The plaintiffs brought an action against the defendant for the recovery of land. The case was submitted to the jury in the forenoon, and the court recessed for dinner while the case was being considered by the jury. After dinner the court reconvened, and within a short time the jury returned a verdict for the defendant. The court adjourned about four-thirty o’clock that afternoon, and after the judge had left the court-house counsel for plaintiffs presented to him a motion for new trial. The judge granted a rule nisi, and counsel for the defendant acknowledged service of the motion- and the rule nisi and waived all further service. On the hearing counsel for the defendant moved to dismiss the motion for new trial, on the ground that it was made in vacation. The court overruled the motion to dismiss, and granted a new trial. Exception is taken to these rulings.

When the motion was presented to the judge it was based upon the ordinary grounds that the verdict was contrary to law and evidence. The court had formally adjourned. There is no law authorizing the making of a motion for new trial in vacation; it is erroneous for the judge of the superior court to take jurisdiction of such a motion. Civil Code (1910), § 6089; Perkins v. State, 126 Ga. 578 (55 S. E. 501).

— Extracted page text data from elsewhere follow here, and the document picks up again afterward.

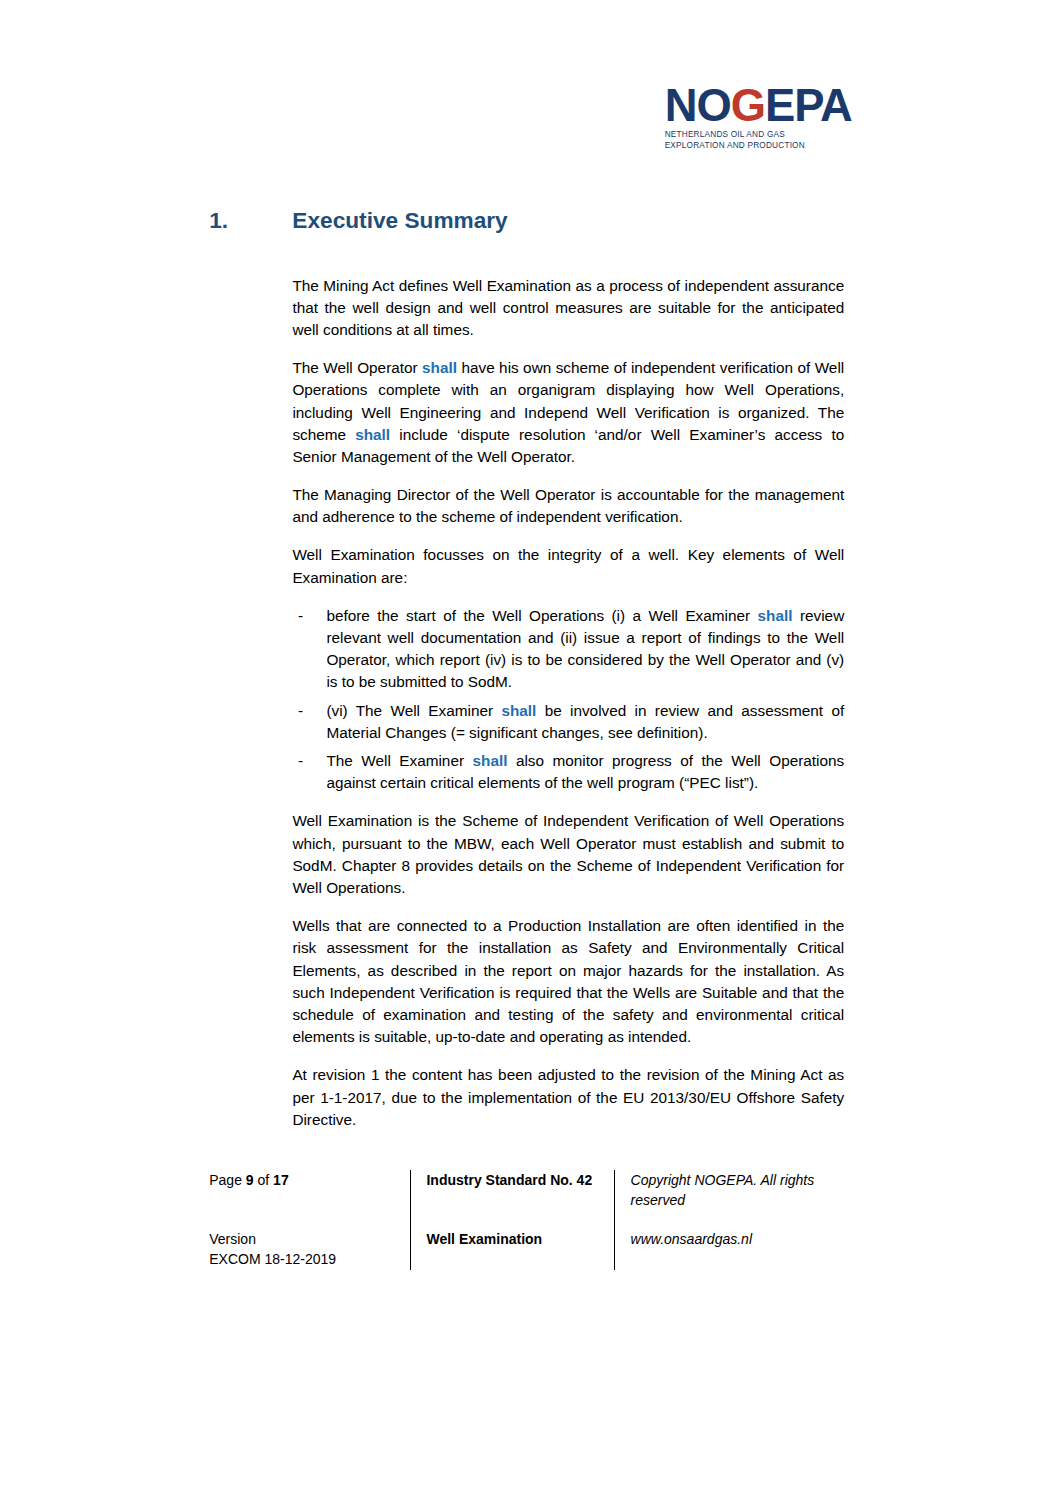NOGEPA
Netherlands Oil and Gas
Exploration and Production
1. Executive Summary
The Mining Act defines Well Examination as a process of independent assurance that the well design and well control measures are suitable for the anticipated well conditions at all times.
The Well Operator shall have his own scheme of independent verification of Well Operations complete with an organigram displaying how Well Operations, including Well Engineering and Independ Well Verification is organized. The scheme shall include ‘dispute resolution ‘and/or Well Examiner’s access to Senior Management of the Well Operator.
The Managing Director of the Well Operator is accountable for the management and adherence to the scheme of independent verification.
Well Examination focusses on the integrity of a well. Key elements of Well Examination are:
before the start of the Well Operations (i) a Well Examiner shall review relevant well documentation and (ii) issue a report of findings to the Well Operator, which report (iv) is to be considered by the Well Operator and (v) is to be submitted to SodM.
(vi) The Well Examiner shall be involved in review and assessment of Material Changes (= significant changes, see definition).
The Well Examiner shall also monitor progress of the Well Operations against certain critical elements of the well program (“PEC list”).
Well Examination is the Scheme of Independent Verification of Well Operations which, pursuant to the MBW, each Well Operator must establish and submit to SodM. Chapter 8 provides details on the Scheme of Independent Verification for Well Operations.
Wells that are connected to a Production Installation are often identified in the risk assessment for the installation as Safety and Environmentally Critical Elements, as described in the report on major hazards for the installation. As such Independent Verification is required that the Wells are Suitable and that the schedule of examination and testing of the safety and environmental critical elements is suitable, up-to-date and operating as intended.
At revision 1 the content has been adjusted to the revision of the Mining Act as per 1-1-2017, due to the implementation of the EU 2013/30/EU Offshore Safety Directive.
| Page 9 of 17 | Industry Standard No. 42 | Copyright NOGEPA. All rights reserved |
| Version EXCOM 18-12-2019 | Well Examination | www.onsaardgas.nl |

The written acknowledgment of service upon the motion by the defendant’s counsel, and his waiver of a copy of the motion and of further service, did not have the effect of curing the failure to comply with the requirements of the statute as to the time of filing the motion. Josey v. Groves, 138 Ga. 317 (75 S. E. 135). When the motion came on to be heard the defendant promptly moved to dismiss the same. It was error to refuse this motion. It follows that the grant of the motion for new trial was erroneous.

Judgment reversed.

All the Justices concur, except Atkinson, J., absent.